▶ _REQUIREMENT_: Report every line of the data below that contains the string "offsetDistance".

Recorded data
◇ ◇ ◇ ◇ ◇ ◇ ◇

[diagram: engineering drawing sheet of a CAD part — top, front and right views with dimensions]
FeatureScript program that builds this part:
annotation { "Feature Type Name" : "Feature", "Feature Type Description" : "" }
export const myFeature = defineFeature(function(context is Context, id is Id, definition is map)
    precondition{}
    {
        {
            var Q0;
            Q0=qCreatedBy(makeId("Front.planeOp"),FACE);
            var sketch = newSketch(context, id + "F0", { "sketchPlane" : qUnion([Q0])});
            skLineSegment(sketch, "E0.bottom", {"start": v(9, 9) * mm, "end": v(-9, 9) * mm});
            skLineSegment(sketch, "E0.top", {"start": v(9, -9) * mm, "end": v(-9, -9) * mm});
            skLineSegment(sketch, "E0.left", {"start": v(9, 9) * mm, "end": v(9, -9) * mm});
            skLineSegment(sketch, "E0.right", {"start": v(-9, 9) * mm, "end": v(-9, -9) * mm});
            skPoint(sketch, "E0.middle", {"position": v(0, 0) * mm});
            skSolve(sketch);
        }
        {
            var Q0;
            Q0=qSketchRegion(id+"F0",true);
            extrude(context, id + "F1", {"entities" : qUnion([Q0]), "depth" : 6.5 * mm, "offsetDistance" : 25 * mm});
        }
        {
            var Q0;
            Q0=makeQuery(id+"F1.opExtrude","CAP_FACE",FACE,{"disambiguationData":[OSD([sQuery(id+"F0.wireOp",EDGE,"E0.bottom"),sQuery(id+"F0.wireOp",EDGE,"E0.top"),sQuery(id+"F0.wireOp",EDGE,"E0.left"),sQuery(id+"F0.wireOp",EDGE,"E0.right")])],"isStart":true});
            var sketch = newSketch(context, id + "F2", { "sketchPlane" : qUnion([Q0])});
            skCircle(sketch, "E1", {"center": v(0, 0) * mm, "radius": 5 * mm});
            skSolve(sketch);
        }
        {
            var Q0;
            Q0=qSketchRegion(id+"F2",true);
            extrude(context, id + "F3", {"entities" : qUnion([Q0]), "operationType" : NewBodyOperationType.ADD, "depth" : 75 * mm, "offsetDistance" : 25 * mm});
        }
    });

◇ ◇ ◇ ◇ ◇ ◇ ◇

▶ _RESULT OF THIS EXERCISE_:
            extrude(context, id + "F1", {"entities" : qUnion([Q0]), "depth" : 6.5 * mm, "offsetDistance" : 25 * mm});
            extrude(context, id + "F3", {"entities" : qUnion([Q0]), "operationType" : NewBodyOperationType.ADD, "depth" : 75 * mm, "offsetDistance" : 25 * mm});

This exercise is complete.